» What the task asks: All lines in the material below that contain "axis" should be located and copied.

START Supplied information

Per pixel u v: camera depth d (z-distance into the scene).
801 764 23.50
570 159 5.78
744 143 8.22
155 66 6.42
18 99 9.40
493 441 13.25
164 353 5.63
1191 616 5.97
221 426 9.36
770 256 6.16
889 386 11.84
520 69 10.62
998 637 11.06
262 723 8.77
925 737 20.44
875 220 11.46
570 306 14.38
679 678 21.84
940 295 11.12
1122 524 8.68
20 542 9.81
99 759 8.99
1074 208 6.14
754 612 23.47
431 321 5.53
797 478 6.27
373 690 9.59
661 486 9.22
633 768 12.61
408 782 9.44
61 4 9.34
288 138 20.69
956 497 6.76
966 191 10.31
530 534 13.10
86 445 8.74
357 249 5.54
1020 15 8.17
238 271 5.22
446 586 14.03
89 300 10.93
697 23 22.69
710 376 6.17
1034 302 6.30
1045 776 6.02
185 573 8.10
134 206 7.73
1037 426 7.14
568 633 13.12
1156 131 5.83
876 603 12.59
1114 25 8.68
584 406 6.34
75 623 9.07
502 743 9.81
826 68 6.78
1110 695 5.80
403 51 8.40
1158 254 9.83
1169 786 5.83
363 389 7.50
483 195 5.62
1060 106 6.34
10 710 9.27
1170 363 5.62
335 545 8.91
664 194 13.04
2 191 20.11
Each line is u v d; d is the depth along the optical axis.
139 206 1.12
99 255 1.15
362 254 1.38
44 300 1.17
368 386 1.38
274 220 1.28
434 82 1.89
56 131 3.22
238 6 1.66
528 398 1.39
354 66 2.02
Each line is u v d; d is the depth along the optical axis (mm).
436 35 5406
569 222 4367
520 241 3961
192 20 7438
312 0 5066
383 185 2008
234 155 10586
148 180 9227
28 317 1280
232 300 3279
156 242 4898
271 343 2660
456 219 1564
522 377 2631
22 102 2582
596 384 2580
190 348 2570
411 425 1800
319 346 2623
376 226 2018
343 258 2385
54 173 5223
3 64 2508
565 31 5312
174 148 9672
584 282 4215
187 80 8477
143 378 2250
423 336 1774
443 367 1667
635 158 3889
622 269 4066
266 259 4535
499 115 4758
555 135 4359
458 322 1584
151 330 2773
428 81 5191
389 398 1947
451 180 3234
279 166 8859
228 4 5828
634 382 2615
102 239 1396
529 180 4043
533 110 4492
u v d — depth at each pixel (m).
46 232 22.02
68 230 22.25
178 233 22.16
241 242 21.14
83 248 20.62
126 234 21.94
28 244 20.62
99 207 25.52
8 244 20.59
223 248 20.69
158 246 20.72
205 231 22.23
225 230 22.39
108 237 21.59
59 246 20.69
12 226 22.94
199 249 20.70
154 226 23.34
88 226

END Supplied information

» Response to the task:
Each line is u v d; d is the depth along the optical axis.
Each line is u v d; d is the depth along the optical axis (mm).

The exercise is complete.